Opinion

Technology is about to fog your car's windows — with ads

Windows could soon turn into a lucrative entertainment 'fifth screen'

While automotive windows have slowly evolved over the past 100 year or so — starting with laminated and then tempered glass to protect occupants — they haven't really changed that much. Nor has their purpose of allowing drivers and passengers to see outside as best as possible, while also providing a place to display parking passes, vehicle inspection certificates and personalized back-glass decals.

Thanks to technology, car windows could become much less transparent and evolve into what marketers call the elusive and lucrative " fifth screen," alongside TVs, computers, smartphones and tablets. And serve our insatiable need for content — and as another way to deliver ads.

When I was a kid, I mostly stared out the window on long, boring drives or played Punch Buggy with my brothers until things got out of hand and my parents intervened.

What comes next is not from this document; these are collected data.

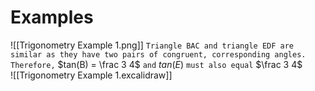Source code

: 
# Examples

![[Trigonometry Example 1.png]]
`Triangle BAC and triangle EDF are similar as they have two pairs of congruent, corresponding angles. Therefore,` $tan(B) = \frac 3 4$ `and` $tan(E)$ `must also equal` $\frac 3 4$  
![[Trigonometry Example 1.excalidraw]]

Nowadays, kids can be kept quiet and content in the car with smartphones and tablets, and I have to prod my own screen-addicted teens to look outside at what's around them.

Automakers have developed ways to use a car's windows to keep kids and others engaged with their surroundings, although none have reached production. In 2011, Toyota showed a concept called Window to the World that allows backseat passengers to draw Etch-A-Sketch-style on a car's glass, calculate the distance of objects away from the vehicle and zoom in on them for a better view.

A year later, GM debuted a prototype window that passengers can also draw on, displays a cartoon character who moves along with the speed of the car and superimposes augmented reality info about what's outside. And to help visually impaired passengers enjoy the landscape, Ford's Feel the View concept uses a camera to capture the scene outside and translate it into haptic feedback to create a tactile, Braille-like representation.

But where there's a screen, content providers and advertisers see potential eyeballs and revenue, and as automated vehicles become common they also see passenger downtime and dollars to the capture. In fact, a 2016 Ernst & Young report predicted that in-car content streaming could add $20 billion to entertainment industry coffers.

Ted Schilowitz, a futurist for Paramount Pictures, told The Hollywood Reporter last fall that the entertainment industry believes "there's a lot of real estate" in self-driving cars to project images. "If you look at the windshield and windows, they are screens at the right distance to be entertainment portals," he added.

In fact, Ford filed a patent in 2016 for an "Autonomous Vehicle Entertainment System" that turns a windshield into a movie screen. AVs are "the next journey for entertainment," Schilowitz said, adding that "multiple studios are looking at this and meeting with strategic partners."

Advertising will not only support content as it does with everything from Autoblog to YouTube, but marketers finally will be able to literally drive consumers to purchase their products. "We could deliver interactive, geolocated advertising based on nearby shops, restaurants and businesses," Dennis Wharton, executive VP at the National Association of Broadcasters, told The Hollywood Reporter.

Although it doesn't use the windows as screens, the Mercedes-Benz F 015 self-driving concept that the automaker debuted at CES in 2015 gives a glimpse of this future vehicle utopia or dystopia — depending on your view of technology and long drives. The concept's lower door panels serve as screens to show everything from movies to messages and also work as virtual windows so that if you're stuck in a snowstorm in Manhattan it can look like Miami Beach outside.

Of course, no one knows how long it will be before all car occupants can kick back and watch a movie. But it's a pretty safe bet that as cars become more automated, windows will eventually be used to display data on everything from your surroundings and services available to the latest binge-worthy streaming series. And lots of ads.